Design: Prospective laboratory methodology study.
Purpose: Certain tissues, by virtue of their shape and extreme thinness or pliability, are difficult to position correctly during routine paraffin embedding to provide the optimal orientation for histopathologic studies. Biopsy specimens from temporal arteries must be sampled at different points along the length of the artery. Other tissues such as subfoveal neovascular membranes and fragments of lens capsule lack the thickness and rigidity to be positioned on edge to yield cross-sectional views. The authors' technique improves the orientation and thereby maximizes the histologic information obtained from such specimens.
Methods and materials: From January 1, 1990, to April 30, 1999, the authors studied 500 consecutive temporal artery biopsy specimens and 200 successive subfoveal neovascular membranes.
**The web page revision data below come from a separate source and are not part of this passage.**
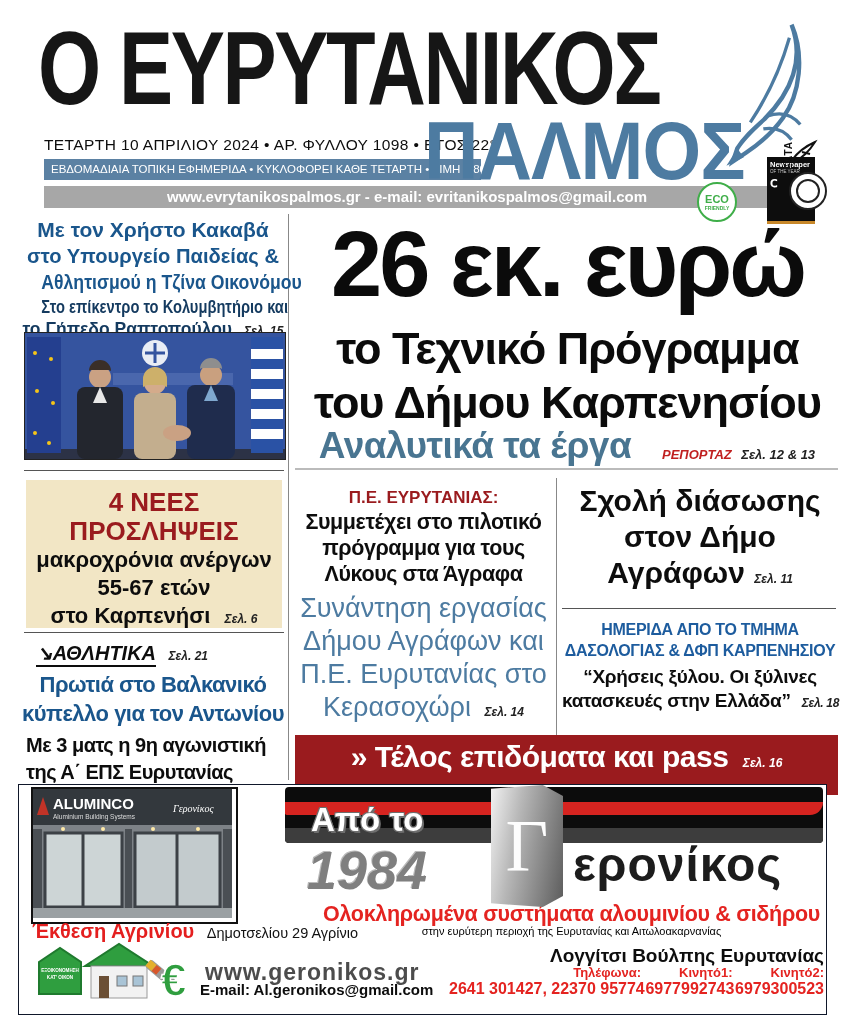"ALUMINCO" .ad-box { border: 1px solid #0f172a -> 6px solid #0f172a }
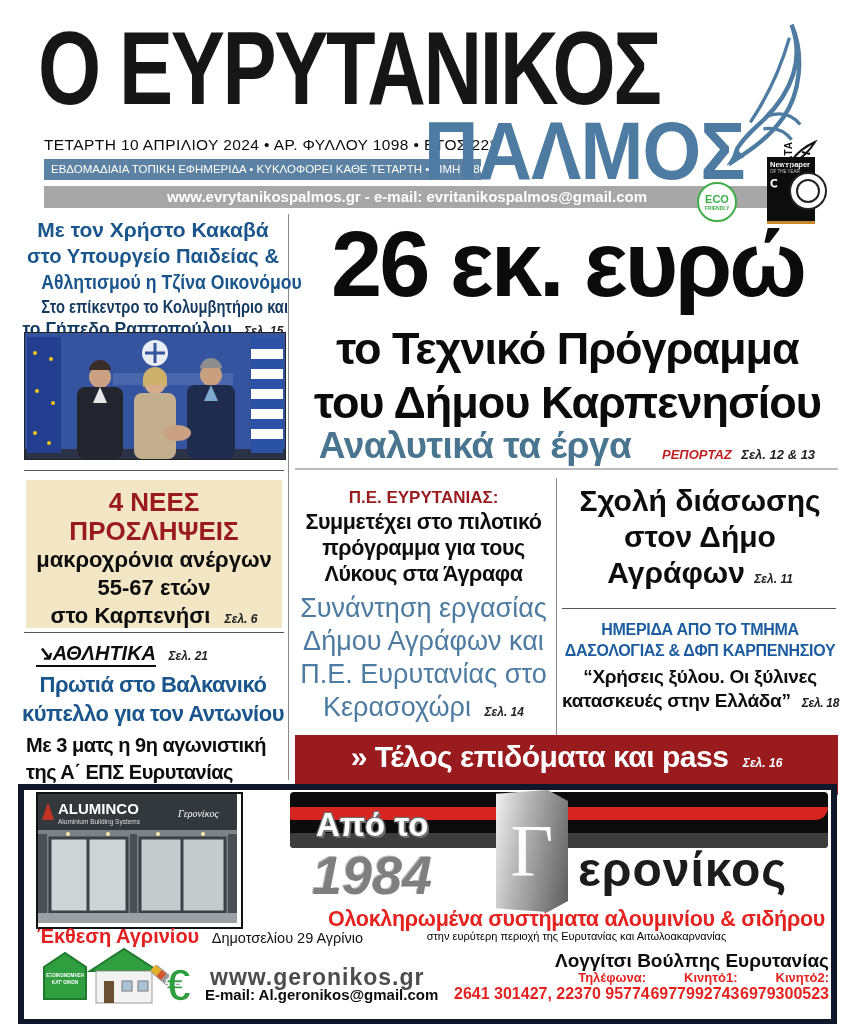"Ολοκληρωμένα συστήματα αλουμινίου &" div.abs { html: <div>Ολοκληρωμένα συστήματα αλουμινίου &amp; σιδήρου</div> -> none }
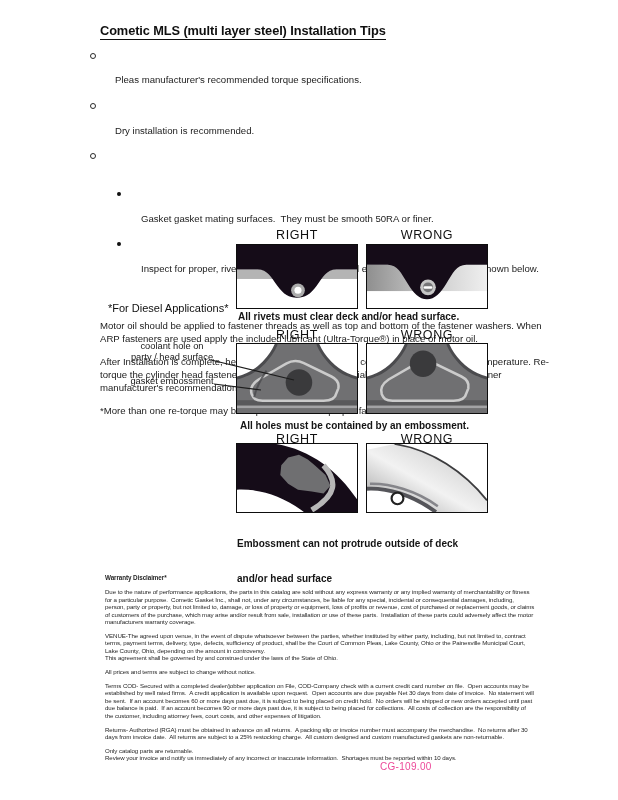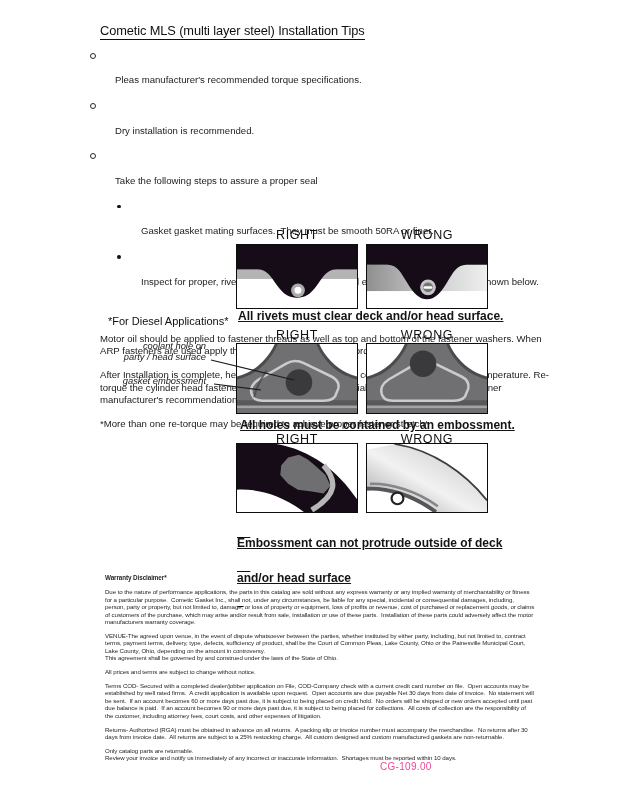"Cometic MLS (multi layer steel)" .title { font-weight: normal -> bold }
Results: Cutting a 20-mm cylindrical fragment of temporal artery at 1- to 1.5-mm intervals yielded approximately 13 to 20 cross-sections along the length of the artery. When the specimens were positioned together and embedded in agar, the pathologist could easily study multiple cross-sections of the artery. Additionally, using the agar technique, the authors were able to obtain cross-sections of other specimens submitted, such as subfoveal neovascular membranes, and studied each of the different layers to evaluate the disease process. By the same method, the authors placed small fragments of lens capsule with underlying cortex on edge and readily identified short, gram-positive coccobacilli consistent with Propionibacterium acnes endophthalmitis.
Conclusion: The agar technique can greatly improve the quality of diagnostic information gleaned from temporal artery biopsy specimens and other small tissue samples.